In terms of the notation in the previous sections, we set \(X_{ik}=LVEF_{ik}, A_{ik}=EF_{ik}, Z_{ik}=(TRT_{ik}, SEX_{ik}, AGE_{ik})^{\mathrm{T}}\), where k denotes failure type with \(k=1\) for heart failure and \(k=2\) for nonfatal MI and i denotes the patient with \(i=1, \ldots , 4228\). Let \(\beta _k = (\beta _{1k}, \beta _{2k}^{\mathrm{T}})^{\mathrm{T}}\) be the unknown regression coefficients, we fit the following marginal hazards model to the SOLVD data:

$$\begin{aligned} \lambda _{ik}(t; X_{ik}, Z_{ik}) = \lambda _{0k}(t) \exp (\beta _{1k}X_{ik} + \beta _{2k}^{\mathrm{T}} Z_{ik}). \end{aligned}$$

Since the primary covariate LVEF is continuous and severely incomplete, we need to estimate the induced relative risk function using the validation set. Furthermore, Liu et al. (2009) found that, given EF, the LVEF is conditionally independent of the rest of the covariates, thus \(\psi _{ik}(t;\beta )\) can be estimated through (2.8) with \(A_{ik}^{*} = A_{ik}\).

Table 5 presents the data analysis results for two methods, the proposed estimated QIF method, and the EPPL method which ignores the intra-cluster correlation between the failure times. It can be seen that the parameter estimates from two methods are close but the proposed estimated QIF method have smaller standard errors. To test whether or not the covariates have significant effects on the times of heart failure and nonfatal MI, we calculate p-values from both the two-sided Z-test and the chi-squared test for the two methods. The results indicate that, at 0.05 significance level, all of the covariates are statistically significant for heart failure by the proposed method, while SEX is not significant from the EPPL method. From both methods, only TRT is significant for the risk of nonfatal MI. By the proposed method, the risk of heart failure decreases by 3.92% (95% CI [1.83%, 5.97%]) with 1% increase in LVEF, the risk increases by 2.63% (95% CI [1.43%, 3.85%]) per year increase in age, males have about 29.46% (95% CI [7.19%, 46.39%]) lower risk for heart failure than females, and enalapril reduces the risk by 33.77% (95% CI [20.52%, 44.80%]).

Table 5 SOLVD data analysis results

To illustrate the prediction of the survival probability for a subject, Fig. 3 shows the estimated survival curves of heart failure and nonfatal MI for a 69-year-old male patient with LVEF of 28% (the median of LVEF), receiving enalapril.

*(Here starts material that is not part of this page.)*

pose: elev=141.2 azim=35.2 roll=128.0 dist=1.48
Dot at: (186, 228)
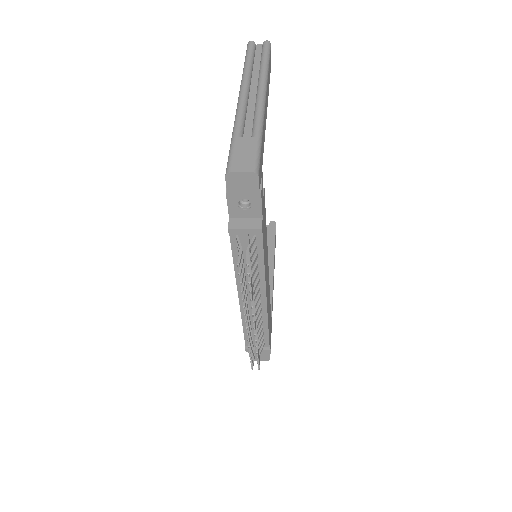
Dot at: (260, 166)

The survival curves by the two methods are very close, but the pointwise confidence intervals from the proposed method are narrower than those from the EPPL method.

Fig. 3
figure 3

Survival curves by the proposed method (bold curve) and the EPPL method (thin curve) for heart failure and nonfatal myocardial infarction of a subject with covariates \(\hbox {LVEF}=28\%, \hbox {TRT}=1, \hbox {SEX}=1\) and \(\hbox {AGE}=69\), along with the corresponding 95% pointwise confidence intervals (dotted curves)

7 Concluding remarks

We proposed an estimated QIF approach for multivariate failure time data when the primary covariate is ascertained on a subset of full cohort but auxiliary information is available on the full cohort. For our proposed approach, we allowed the censoring times for different failures for a subject to be different. It is worth noting that in practice the censoring times for different failures for a subject are usually the same. This can be treated as a special situation of our general set up and the proposed method is applicable.

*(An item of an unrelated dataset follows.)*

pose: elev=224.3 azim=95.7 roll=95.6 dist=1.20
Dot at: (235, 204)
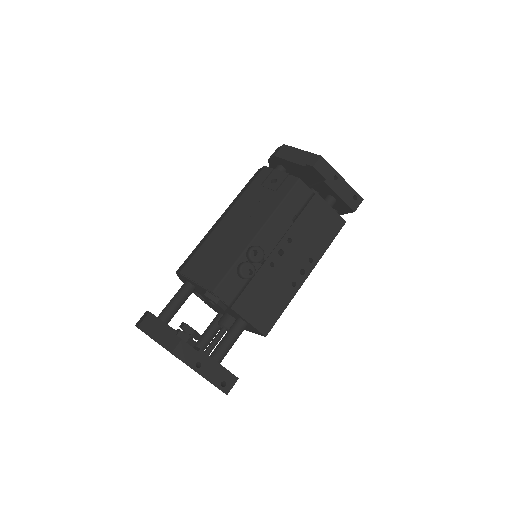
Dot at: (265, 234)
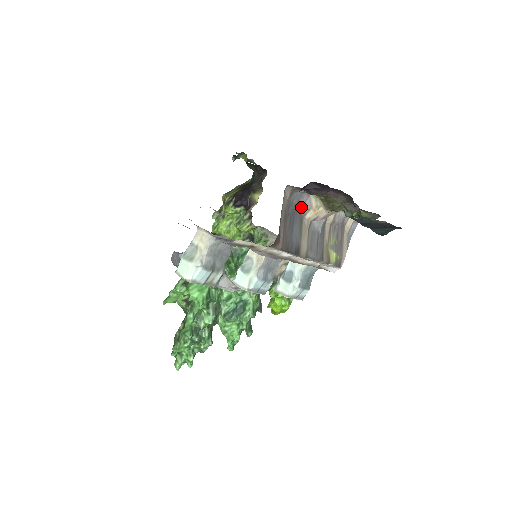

In this article, we consider the situation that auxiliary variable is continuous. The method is based on the kernel smoothing technique and therefore is nonparametric with respect to the association between the missing covariate and corresponding auxiliary. QIF method has advantage of incorporating intra-cluster correlation in the estimation procedure. Compared with other existing methods (e.g., Liu et al. 2010) where intra-cluster correlation is not considered, the proposed procedure can improve the estimation efficiency without requiring the specification of the correlation formula. Another advantage of proposed method is that it is easy to implement. In this work, we consider the situation when the dimension of continuous auxiliary covariates is low, further research is needed when the dimension is high.